- Data for this task:
**********
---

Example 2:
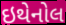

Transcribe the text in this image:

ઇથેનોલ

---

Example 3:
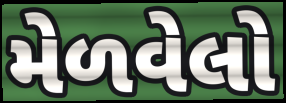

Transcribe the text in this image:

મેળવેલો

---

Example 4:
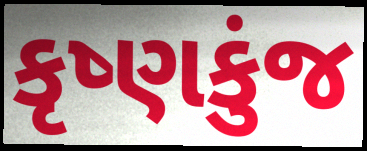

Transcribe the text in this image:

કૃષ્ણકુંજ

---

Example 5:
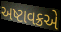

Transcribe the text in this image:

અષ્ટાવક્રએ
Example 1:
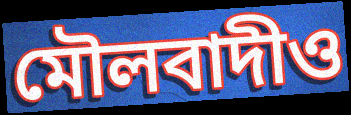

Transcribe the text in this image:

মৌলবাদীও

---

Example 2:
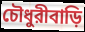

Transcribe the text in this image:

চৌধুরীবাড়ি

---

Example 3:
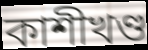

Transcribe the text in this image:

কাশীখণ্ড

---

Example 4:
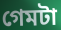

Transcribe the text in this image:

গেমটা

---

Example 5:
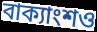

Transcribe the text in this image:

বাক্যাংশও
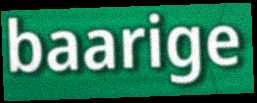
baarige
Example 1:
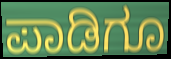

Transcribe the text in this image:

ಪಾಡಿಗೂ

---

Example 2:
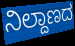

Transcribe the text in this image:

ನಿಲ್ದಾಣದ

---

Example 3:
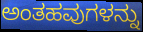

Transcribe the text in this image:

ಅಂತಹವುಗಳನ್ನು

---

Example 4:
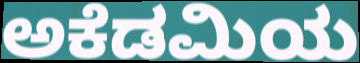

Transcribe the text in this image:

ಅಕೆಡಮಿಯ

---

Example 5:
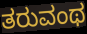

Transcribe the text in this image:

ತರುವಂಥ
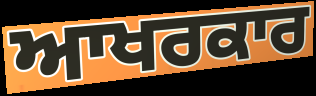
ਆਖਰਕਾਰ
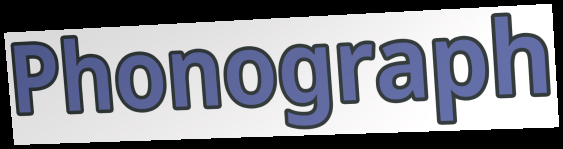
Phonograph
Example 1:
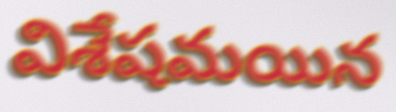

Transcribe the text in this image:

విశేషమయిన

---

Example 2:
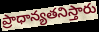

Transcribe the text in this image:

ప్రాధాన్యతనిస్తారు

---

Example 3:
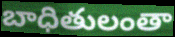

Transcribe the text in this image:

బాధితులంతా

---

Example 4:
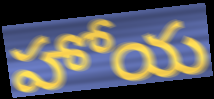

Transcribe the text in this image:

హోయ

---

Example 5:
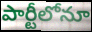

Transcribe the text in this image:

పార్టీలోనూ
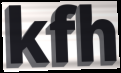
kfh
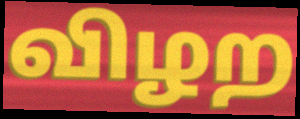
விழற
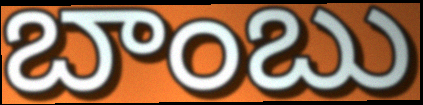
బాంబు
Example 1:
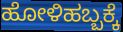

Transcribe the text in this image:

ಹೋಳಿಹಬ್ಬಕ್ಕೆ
**********
- Exercise directions:
Please return the records above exactly as written, dropping every picture.

- Completed task:
---

Example 2:

Transcribe the text in this image:

ઇથેનોલ

---

Example 3:

Transcribe the text in this image:

મેળવેલો

---

Example 4:

Transcribe the text in this image:

કૃષ્ણકુંજ

---

Example 5:

Transcribe the text in this image:

અષ્ટાવક્રએ
Example 1:

Transcribe the text in this image:

মৌলবাদীও

---

Example 2:

Transcribe the text in this image:

চৌধুরীবাড়ি

---

Example 3:

Transcribe the text in this image:

কাশীখণ্ড

---

Example 4:

Transcribe the text in this image:

গেমটা

---

Example 5:

Transcribe the text in this image:

বাক্যাংশও
baarige
Example 1:

Transcribe the text in this image:

ಪಾಡಿಗೂ

---

Example 2:

Transcribe the text in this image:

ನಿಲ್ದಾಣದ

---

Example 3:

Transcribe the text in this image:

ಅಂತಹವುಗಳನ್ನು

---

Example 4:

Transcribe the text in this image:

ಅಕೆಡಮಿಯ

---

Example 5:

Transcribe the text in this image:

ತರುವಂಥ
ਆਖਰਕਾਰ
Phonograph
Example 1:

Transcribe the text in this image:

విశేషమయిన

---

Example 2:

Transcribe the text in this image:

ప్రాధాన్యతనిస్తారు

---

Example 3:

Transcribe the text in this image:

బాధితులంతా

---

Example 4:

Transcribe the text in this image:

హోయ

---

Example 5:

Transcribe the text in this image:

పార్టీలోనూ
kfh
விழற
బాంబు
Example 1:

Transcribe the text in this image:

ಹೋಳಿಹಬ್ಬಕ್ಕೆ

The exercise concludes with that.